“I smashed last night!”
“Oh you got the kill? Damn, how was it?”
“I tapped that ass! I hit her from the back and had her screaming.”
To some, it may be hard to believe that this language is said so casually among friends. Specifically, among the male students of Lafayette College. While no population can be generalized to such an extent, I have been a part of conversations of this nature with my male friends.
I cringe when I hear the words “smash,” “kill,” and “hit” said so boldly in a sentence pertaining to a sexual experience with a woman. Does she know the nature in which he speaks of her? Would she cringe too?
Lafayette’s campus, as I have seen in my short time here, is a place with constant movement, parties and fun. However, there is a darker story that is beginning to unfold.
It is the rhetoric—the sickening language—that we use to speak about our interactions with each other that often goes overlooked. According to The Rape, Abuse, & Incest National Network, 23.1% of undergraduate females and 5.4% of undergraduate men experience rape or sexual abuse in their college experience. For Lafayette, the crime log shows that sexual assaults are happening campus with more brave victims coming out to report it.
As I think back to the noted conversations, those violent words have an entirely new meaning. I do not believe that the men having a casual conversation about the exciting one-night stand understand the implications of this language, but I do believe that if we did not view sex as a violent power-play, we could cut down on the casual ass-grabs at a party or the “occasional” hand-down-the-pants. These things are considered “casual,” but they, in themselves, exhibit the inherent desire for power and control over the partner.

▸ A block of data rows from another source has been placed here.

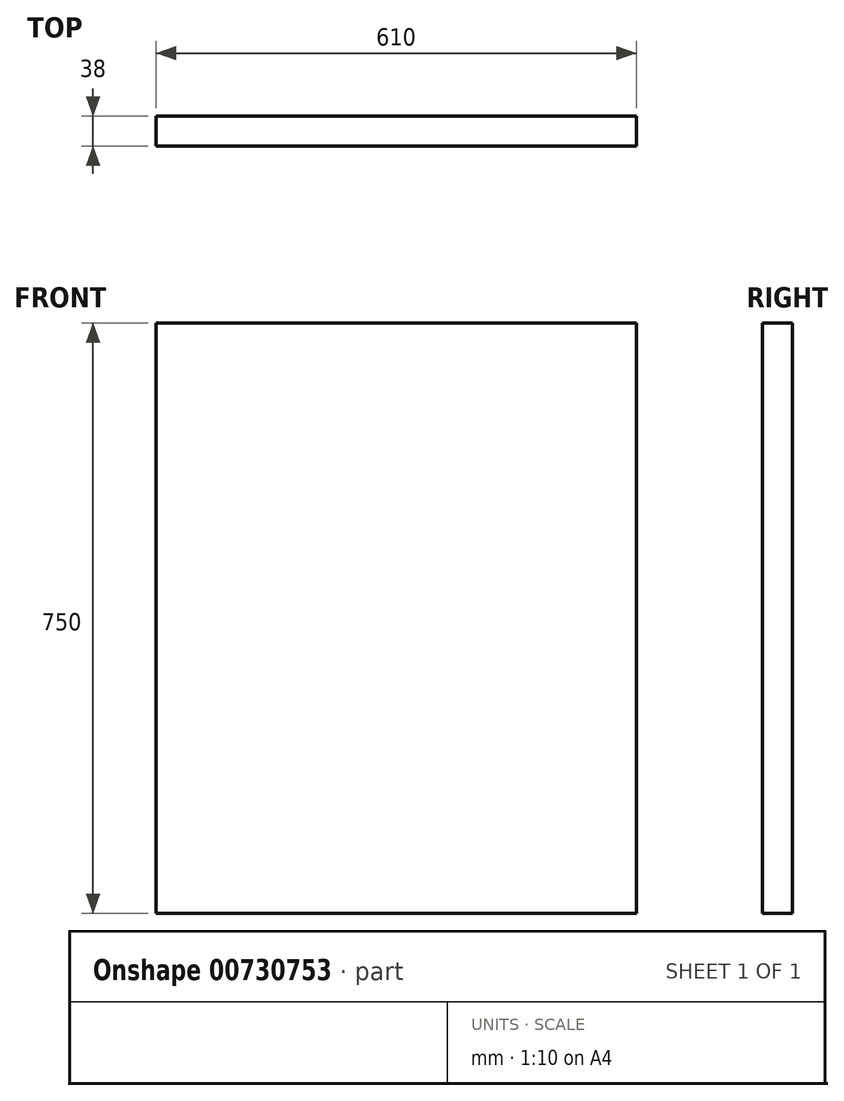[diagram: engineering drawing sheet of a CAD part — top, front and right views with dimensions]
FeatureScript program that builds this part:
annotation { "Feature Type Name" : "Feature", "Feature Type Description" : "" }
export const myFeature = defineFeature(function(context is Context, id is Id, definition is map)
    precondition{}
    {
        {
            var Q0;
            Q0=qCreatedBy(makeId("Front.planeOp"),FACE);
            var sketch = newSketch(context, id + "F0", { "sketchPlane" : qUnion([Q0])});
            skLineSegment(sketch, "E0.bottom", {"start": v(-305, 375) * mm, "end": v(305, 375) * mm});
            skLineSegment(sketch, "E0.top", {"start": v(-305, -375) * mm, "end": v(305, -375) * mm});
            skLineSegment(sketch, "E0.left", {"start": v(-305, 375) * mm, "end": v(-305, -375) * mm});
            skLineSegment(sketch, "E0.right", {"start": v(305, 375) * mm, "end": v(305, -375) * mm});
            skPoint(sketch, "E0.middle", {"position": v(0, 0) * mm});
            skSolve(sketch);
        }
        {
            var Q0;
            Q0 = qSketchRegion(id + "F0", true);
            extrude(context, id + "F1", {"entities" : qUnion([Q0]), "endBound" : BoundingType.SYMMETRIC, "depth" : 38 * mm, "offsetDistance" : 25.4 * mm});
        }
    });
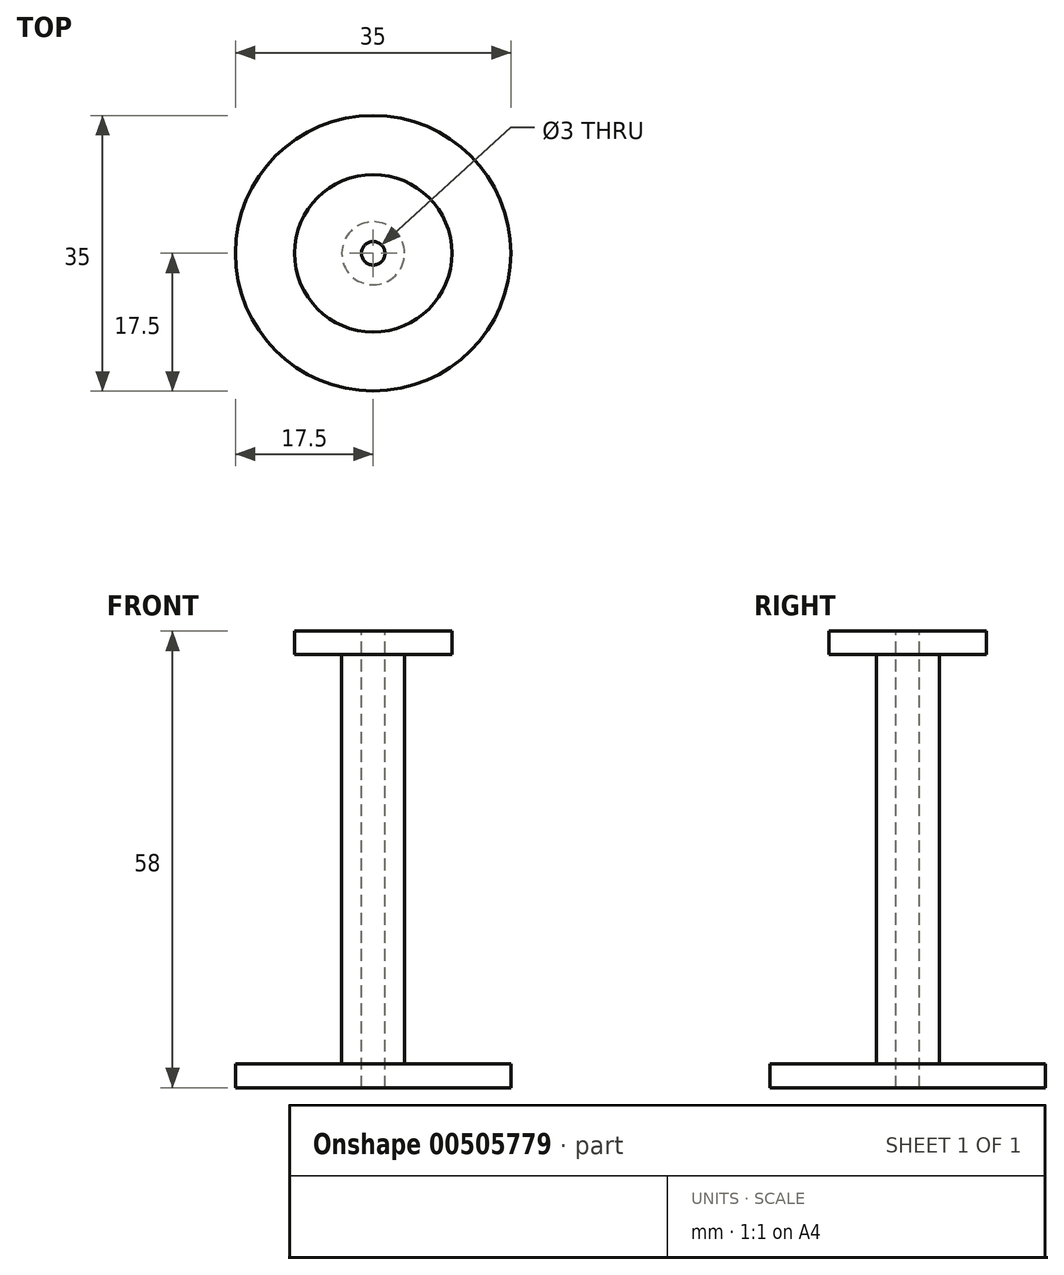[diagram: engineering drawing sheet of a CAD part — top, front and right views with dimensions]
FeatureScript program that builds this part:
annotation { "Feature Type Name" : "Feature", "Feature Type Description" : "" }
export const myFeature = defineFeature(function(context is Context, id is Id, definition is map)
    precondition{}
    {
        {
            var Q0;
            Q0=qCreatedBy(makeId("Top.planeOp"),FACE);
            var sketch = newSketch(context, id + "F0", { "sketchPlane" : qUnion([Q0])});
            skCircle(sketch, "E0", {"center": v(0, 0) * mm, "radius": 4 * mm});
            skCircle(sketch, "E1", {"center": v(0, 0) * mm, "radius": 17.5 * mm});
            skSolve(sketch);
        }
        {
            var Q0;
            Q0=makeQuery(id+"F0.imprint","IMPRINT",FACE,{"disambiguationData":[TD([[makeQuery(id+"F0.imprint","IMPRINT",EDGE,{"derivedFrom":sQuery(id+"F0.wireOp",EDGE,"E0")}),-1.0]])]});
            var Q1;
            Q1=makeQuery(id+"F0.imprint","IMPRINT",FACE,{"disambiguationData":[TD([[makeQuery(id+"F0.imprint","IMPRINT",EDGE,{"derivedFrom":sQuery(id+"F0.wireOp",EDGE,"E0")}),1.0]])]});
            extrude(context, id + "F1", {"entities" : qUnion([Q0, Q1]), "depth" : 3 * mm});
        }
        {
            var Q0;
            Q0=makeQuery(id+"F0.imprint","IMPRINT",FACE,{"disambiguationData":[TD([[makeQuery(id+"F0.imprint","IMPRINT",EDGE,{"derivedFrom":sQuery(id+"F0.wireOp",EDGE,"E0")}),1.0]])]});
            extrude(context, id + "F2", {"entities" : qUnion([Q0]), "operationType" : NewBodyOperationType.ADD, "depth" : 55 * mm});
        }
        {
            var Q0;
            Q0=makeQuery(id+"F2.opExtrude","CAP_FACE",FACE,{"disambiguationData":[OSD([sQuery(id+"F0.wireOp",EDGE,"E0")])],"isStart":false});
            var sketch = newSketch(context, id + "F3", { "sketchPlane" : qUnion([Q0])});
            skCircle(sketch, "E2", {"center": v(0, 0) * mm, "radius": 10 * mm});
            skSolve(sketch);
        }
        {
            var Q0;
            Q0=makeQuery(id+"F3.imprint","IMPRINT",FACE,{"disambiguationData":[TD([[makeQuery(id+"F3.imprint","IMPRINT",EDGE,{"derivedFrom":sQuery(id+"F3.wireOp",EDGE,"E2")}),1.0]])]});
            var Q1;
            Q1=makeQuery(id+"F3.imprint","IMPRINT",FACE,{"disambiguationData":[TD([[makeQuery(id+"F3.imprint","IMPRINT",EDGE,{"derivedFrom":makeQuery(id+"F2.opExtrude","CAP_EDGE",EDGE,{"disambiguationData":[OSD([sQuery(id+"F0.wireOp",EDGE,"E0")])],"isStart":false})}),1.0]])]});
            extrude(context, id + "F4", {"entities" : qUnion([Q0, Q1]), "operationType" : NewBodyOperationType.ADD, "depth" : 3 * mm});
        }
        {
            var Q0;
            Q0=makeQuery(id+"F4.opExtrude","CAP_FACE",FACE,{"disambiguationData":[OSD([sQuery(id+"F3.wireOp",EDGE,"E2")])],"isStart":false});
            var sketch = newSketch(context, id + "F5", { "sketchPlane" : qUnion([Q0])});
            skCircle(sketch, "E3", {"center": v(0, 0) * mm, "radius": 1.5 * mm});
            skSolve(sketch);
        }
        {
            var Q0;
            Q0=makeQuery(id+"F5.imprint","IMPRINT",FACE,{"disambiguationData":[TD([[makeQuery(id+"F5.imprint","IMPRINT",EDGE,{"derivedFrom":sQuery(id+"F5.wireOp",EDGE,"E3")}),1.0]])]});
            var Q1;
            Q1=sQuery(id+"F5.wireOp",EDGE,"E3");
            extrude(context, id + "F6", {"entities" : qUnion([Q0]), "operationType" : NewBodyOperationType.REMOVE, "surfaceEntities" : qUnion([Q1]), "endBound" : BoundingType.THROUGH_ALL, "oppositeDirection" : true, "depth" : 25 * mm});
        }
    });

According to the Association for Talent Development, psychology shows us that words contribute to priming our behavior, and due to neuroplasticity, our brains grow based on the experiences we undergo. Words are very much a part of that experience.
If I was to only associate sex to be an action where I must “smash,” get the “kill,” or “tap that ass,” the process would become a senseless game, with the “prey” ultimately dehumanized.
It is this idea of the prideful “body count” that brutalizes the idea of sex. What if sex wasn’t associated with violence? Could it ultimately stop the cat-calls, abrupt grinding and ass slapping that occur at parties? The words suggest that women should be seen as animals to be hunted and slain. They allow parties to become hunting ground for the next hook-up―the next “kill.” If we can change the way we view and discuss sexual interactions, then, quite possibly, sex can become a topic less about violence and more about mutual satisfaction.
Elle Cox is the photo editor of The Lafayette. Views expressed here are her own and do not necessarily represent the views of the editorial staff.